I plan to go back and say hello to my chemo nurse Nikki.  I haven't seen her since my last chemo at the end of May.  It'll be great to say hello and not worry about her sticking me with a needle LOL

Friday, September 9, 2016

2 months, 2 and a half miles

Yesterday was 2 months exactly since my surgery.  How did I celebrate?  By heading to the gym with Emeline and doing 2.5 miles on the treadmill!  She's my new workout buddy and I'm loving our time together- a big thank you to my awesome husband for allowing us to do so much together, which has built such a great relationship between my oldest daughter & I.

I'm not quite up to running the entire 2.5 miles, but I ran more yesterday than when we went to the gym on Tuesday and did 2 miles, so that's progress.  I'm feeling stronger every day!
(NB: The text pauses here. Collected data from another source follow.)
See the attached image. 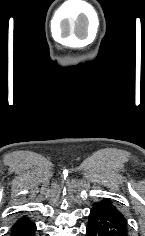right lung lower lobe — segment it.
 <instances>
[{
    "instance_id": "right-lung-lower-lobe-1",
    "label": "right lung lower lobe",
    "mask_w": 145,
    "mask_h": 236,
    "mask_svg": "<svg viewBox=\"0 0 145 236\" xmlns=\"http://www.w3.org/2000/svg\"><path fill=\"white\" fill-rule=\"evenodd\" d=\"M35 231V223L27 216H22L11 227L10 236H35Z\"/></svg>"
}]
</instances>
This morning I stepped on the scale and saw the lowest number I've seen since going up on the scale during chemo.  I'm over halfway to my first mini-goal weight.  Ironically, my first mini-goal used to be my "fat" weight.  But perspective has taught me that I needed to gain weight to become healthier.  Boy does that sound counterintuitive, but it was the only way to ensure that the big C didn't possibly take away my future (and all that great time I'm having with Emeline at the gym!).  I plan to spend a lot more time in the gym in the coming months.

Life is good, my friends.  I'm so thankful that I'm physically able to get back to the gym and extra thankful that the scale is showing my work.   I really need to treat this body right, after I put it through so much hell!

Monday, September 5, 2016

Welp, it's official

My hair is long enough that people think it's a style choice.  I've had 3 strangers compliment me this week on my haircut.
them: "I love your haircut!"
me: "Um, thanks...but it's not a haircut, it's just my hair growing back in from chemo."
<insert awkward silence>
them: "Oh."
me: "Don't worry, I had surgery and now I'm cancer-free!"
them: "Uh, congrats..."  slinking away from that super awkward conversation, wishing they'd never said anything.

I'm thinking I need to just learn to say, "thank you!" and move on, eh?

In the whole scheme of things, I think this is good news- now I know I can totally pull off hair this short. The funny thing is, before the big C, I was really uncomfortable without bangs, I felt almost naked without them. And all the sudden there I was- running around town with a naked head like nothing.  Perspective is such a funny thing!

Take a good look, my peeps. This will be the one and only time it'll ever be this short.  So enjoy it while you can & feel free to touch it when you see me, it's super soft!

Who knew?  David Beckham is my hair's spirit animal!